Exposé d’Isabel Gomez Garcia de Soria

Je suis espagnole, ingénieure en télécom. Il y a quatre ans, je suis entrée chez L’Oréal, où j’occupe aujourd’hui la fonction de Chief Data & Analytics Officer (CDAO). J’ai auparavant travaillé chez Accenture, puis chez Air France-KLM.

Je suis arrivée chez L’Oréal avec une grande curiosité et l’envie de relever des défis liés à la transformation digitale du Groupe. L’Oréal est une entreprise internationale, ce qui est un facteur essentiel pour cette transformation qui touche tous les domaines d’activité. Faute d’une structure adéquate, L’Oréal peinait à faire circuler les données dans toute l’organisation. Notre point de départ a donc consisté à faire ressortir l’importance de notre patrimoine de données ainsi qu’à trouver comment valoriser ces dernières et les utiliser au service de nos consommateurs et de nos employés.

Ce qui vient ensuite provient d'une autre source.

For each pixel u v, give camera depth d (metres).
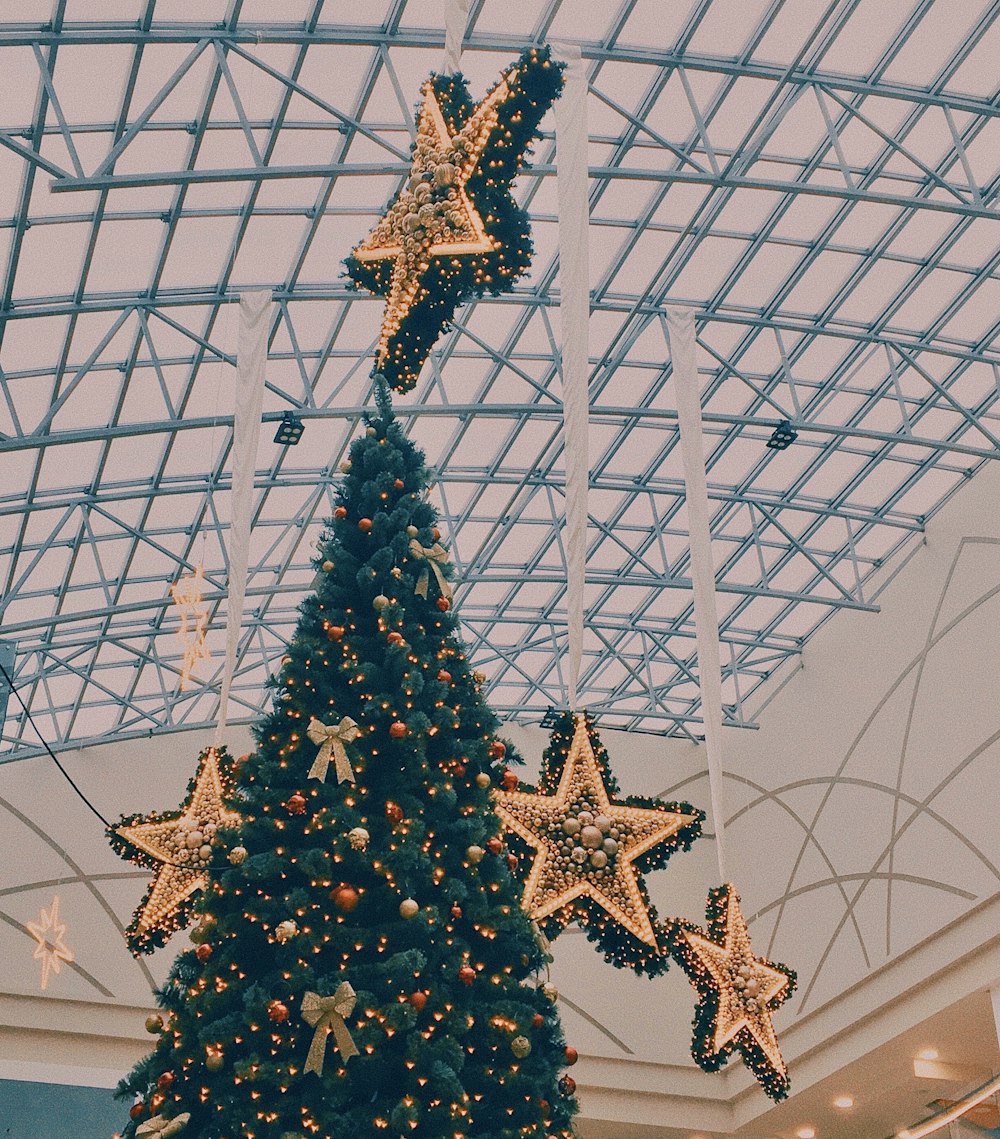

Oligarchie ou démocratie ?

Une donnée est une information, elle a un sens et elle est acquise par différents moyens. Elle nécessite d’être nettoyée avant d’être utilisée et combinée avec d’autres données.

La donnée doit permettre à chacun d’exercer son métier en ayant une connaissance approfondie du contexte dans lequel il agit. La culture de L’Oréal étant très entrepreneuriale et tournée vers l’action, l’intuition y joue un rôle important et assumé. Je parle donc d’augmented intuition, puisque la mise à disposition de données exploitables de qualité va permettre aux différents acteurs de mieux décider et de mieux agir.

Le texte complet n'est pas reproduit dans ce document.